How I Learned To Hate Music!

 
By Mike O'Cull
 
 
 
Catchy title, huh? I thought you’d like it. I have always joked that myself and many other musicians have a love-hate relationship with their craft. This comes from beginning the musical journey all full of the wonder and excitement of playing and performing, discovering how the music business really is behind the scenes, and letting these realities turn you bitter. This happened to me in just this way, although I now know that I did a lot of it to myself with the ways I reacted to and handled certain situations. The main mistake I made was to let go of my creative side and solely concentrated on using music to make money. I went from being a hardcore original music person to being a hardcore cover band person, not caring what I was playing as long as it paid. I am an extremist in most areas of my life and this kind of thinking and decision making has always been pretty normal for me. I am either all in or all out. After being a broke songwriter for most of my life, I dove headlong into playing ‘the songs people want to hear’ or whatever you want to call The Bar Band Songbook. Big Mistake.
 
See, what I did was forget that life, art, and music are all about balance. I got the balance thing all messed up, to the point where I thought I could never get back to who I used to be and that I was done writing songs. In fact, at the bottom of it, I felt that I was stupid for ever thinking that my original music was worth creating and performing and felt foolish for ever trying. 'No One Cares’ was my mantra and I chanted it all the time. All that mattered was banging out three or four sets of cover songs so the band got paid at the end of the night and teaching as many students as possible with little regard if I was the proper teacher for them or if I could learn the songs they wanted me to teach them every week without going home and drinking myself into oblivion. This is known as ‘selling out.’ I lost my connection to why I started doing this, in the first place. I couldn’t find my way home from the wilderness. Music became my job. It was a job I was good at and suited for, but I might as well have been building birdhouses all day. Simply put, I lost my way. Now, I know most people go though lives with jobs they hate and responsibilities they don’t want. I get that. None of us, however, started playing music to get a job, good or otherwise. We started playing for the love of music, for the feel of the guitar in our hands, for all the promises and possibilities that rock and roll whispered in our 13-year-old ears. Music goes way deeper than a job, than a business degree, and is connected to a much more personal part of ourselves than are the skills we learn purely to earn money. 
 
The funny thing about all of this is that I failed at it. I never made to the the kind of big money cover gigs I saw people doing all around me. I did OK but could never get all the way up the mountain.
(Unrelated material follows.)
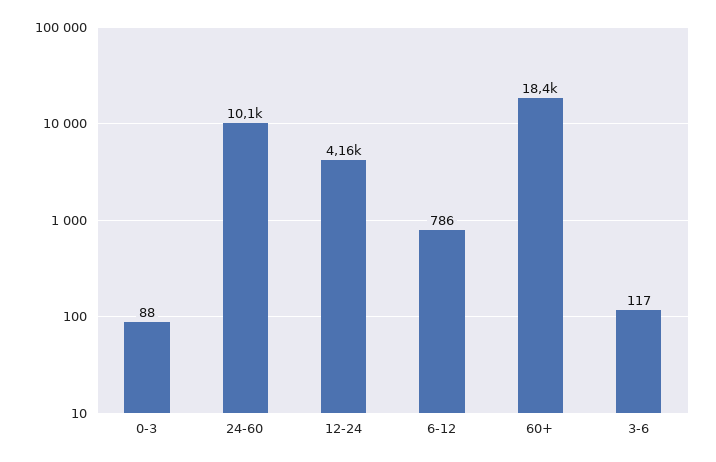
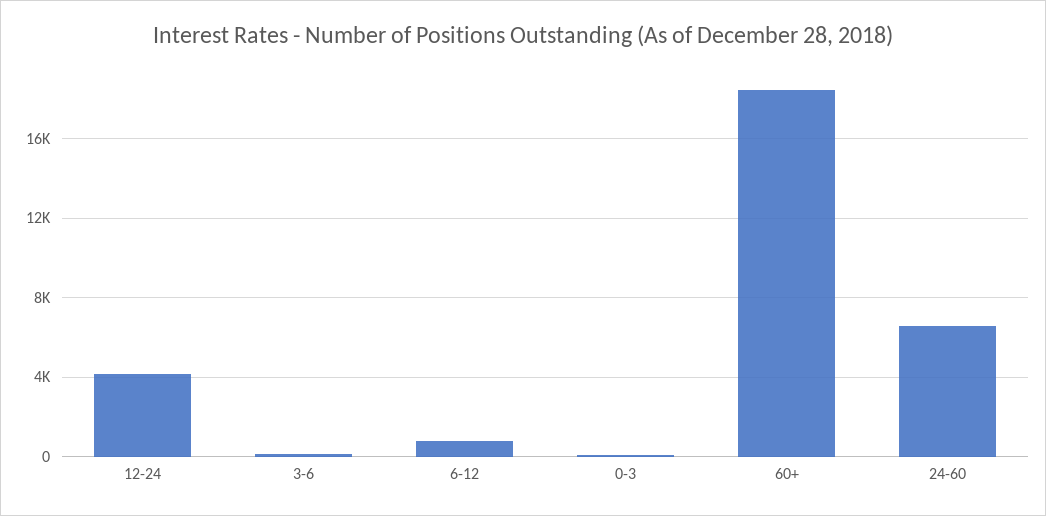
24-60: 10100 -> 6500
I realize now that it was because I was experiencing a lot of cognitive dissonance over the clash of what I was doing versus what I wished I was doing and people saw through me, especially as time went on. I did the best I could to screw on a happy face and play nice with others, but it was false. What I really wanted to be doing was writing and recording songs, performing them in actual music venues, and doing my thing as a legit creative musician. Instead, I was playing classic rock and pop covers to drunks and other non-attention-payers in bars, restaurants, and nursing homes. After a while, the dissonance took over and I became a bitter old jobber, something I never wanted to be. I realize now that I should have kept writing my songs and just done the other stuff around it, but I lost perspective and I failed because of it. 
 
The end result of all this is I started to hate music. I stopped listening to it, except when I had songs to learn for a gig or a student, held low opinions of those who did pursue the thing I gave up and thought they were charging at windmills, watched way too much TV in my time off, and generally became someone else, someone I never wanted or planned to be. Music, especially original music, became an emblem of my failings and I wanted nothing to do with it. 
 
I am happy to report that this unhappy situation has changed. I am now back writing and listening to music, digging it, and looking to the future. How did I do it? How did I get my groove back, you ask? I quit. I walked away from band life after 30 years of it. I knew I wanted to get away from it but didn’t really want to admit it for a long time. When I got a chance to make a clean break, I took it. After that, health issues kept me out of bands for the next couple years, and that is where I still am today. The good thing about this long layoff is that I have had the time to really sort through my life and figure out some things about myself and my music. I also took this time to learn to run Pro Tools so I could finally record things my way, brushed up my bass and keyboard skills, and found a whole new lyrical gear I didn’t know I had in me. Now, I am creating the best music I ever have. I hope that my health issues will get resolved this year and  plan to become more active as far as live playing again, but my days of ‘Mustang Sally’ in bowling alleys are probably over. I really did learn to hate music, I’m ashamed to say, but, in a roundabout way, all my personal and professional strife of the last few years has reconnected me to why I play and write music and what I need to do with it to keep my mind and spirit happy and functional. I guess I had to work through the hatred and realize that what I hated was not playing music, but taking the wrong approach to it. I had to learn to hate it to realize how much I love making music. I had to risk losing it to figure out why I need to keep it.